Oh, things go downhill pretty fast as far as the human race is concerned, and there’s not a goddamn thing we can do about it, what with it being invulnerable and all. The HAL 9000 ain’t got nothing on Colossus. Going back and taking a look (as I do a couple times a year whenever my computer lets me) I’m amazed again at how very prescient a film it was.
Conquest of the Planet of the Apes (1972)
With a violent revolutionary climax inspired in part by the Watts riots, the fourth film in the original Apes series, as my friend pointed out above, is ultimately a movie about what nasty, self-satisfied, sniveling weaklings we are, and how we deserve a solid ass whipping from a bunch of jumpsuited gorillas. After all the beatings and electrocutions the humans dole out over the course of the film, how could we not expect a little resentment to build up? Or maybe we couldn’t, and that’s the problem. And when push comes to shove humans are revealed as helpless and pathetic and whiny, even with their guns and riot gear and tasers, against a wave of real anger armed only with the most basic of tools.
Even though the studio toned down Caesar’s final speech, shifting him from Eldridge Cleaver to Martin Luther King, the message is still the same: “it’s our planet now, and believe you me, we aren’t gonna be as shitty as you’ve been.” Funny to consider over the entire series, with only a few rare exceptions, humans are usually portrayed as creepy, shitty, and helpless. The one brief moment, Apes films-wise, when we are allowed a little taste of power, we blow it big time and get pounded to the pavement. Oh well. Guess we deserved it.
Night of the Living Dead (1968)
In Plan Nine From Outer Space, one of the aliens asks, “It’s an interesting thing to consider the Earth people, who can think, are so frightened of those who cannot, the dead.” He’s got a point. The dead don’t shuffle very fast most of the time, they aren’t that handy with power tools, and they don’t get drunk and talk loudly in restaurants. Apart from that whole “flesh eating” business, the most terrifying thing about them is their exponentially expanding population, and the fast-shrinking population of thinking humans.
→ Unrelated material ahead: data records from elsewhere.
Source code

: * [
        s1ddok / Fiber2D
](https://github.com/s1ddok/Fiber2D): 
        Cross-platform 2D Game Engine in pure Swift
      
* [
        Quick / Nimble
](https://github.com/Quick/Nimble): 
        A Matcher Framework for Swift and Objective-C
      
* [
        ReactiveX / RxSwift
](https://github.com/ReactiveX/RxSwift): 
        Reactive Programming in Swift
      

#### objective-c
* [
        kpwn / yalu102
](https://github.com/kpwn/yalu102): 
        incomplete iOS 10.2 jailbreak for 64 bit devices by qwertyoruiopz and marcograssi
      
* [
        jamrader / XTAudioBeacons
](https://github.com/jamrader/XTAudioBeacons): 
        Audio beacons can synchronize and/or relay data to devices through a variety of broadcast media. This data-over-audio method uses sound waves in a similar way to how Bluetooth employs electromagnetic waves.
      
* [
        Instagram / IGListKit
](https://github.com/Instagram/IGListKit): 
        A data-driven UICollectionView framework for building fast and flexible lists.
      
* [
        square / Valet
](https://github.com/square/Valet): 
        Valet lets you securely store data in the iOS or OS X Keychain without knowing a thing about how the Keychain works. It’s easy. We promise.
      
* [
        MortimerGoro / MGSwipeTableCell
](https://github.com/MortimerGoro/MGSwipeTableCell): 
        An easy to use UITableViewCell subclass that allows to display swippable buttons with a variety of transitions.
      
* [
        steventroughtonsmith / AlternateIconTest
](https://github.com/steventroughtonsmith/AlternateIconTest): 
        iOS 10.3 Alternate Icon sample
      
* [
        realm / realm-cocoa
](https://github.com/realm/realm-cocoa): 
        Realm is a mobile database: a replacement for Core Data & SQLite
At the end of AIP’s The Last Man on Earth, Vincent Price finds an antidote to the virus that was turning the world’s population into the walking dead. Romero offered nothing of the sort. In fact not only does he not offer salvation at the end, he offers no explanation at the beginning save for a vague radio report that may or may not be accurate. Corpses simply stand up and start eating the living, is all, and most people aren’t marksman enough to slow their spread. Throughout the first three, maybe four of his Dead films, humanity really doesn’t (and can’t) put up much of a fight. We try for a bit maybe, then run and hide and bicker and hope they can’t find us. Interpret it in whatever political terms you care too, but the final nihilistic message is the same: as a species, boy oh boy are we useless.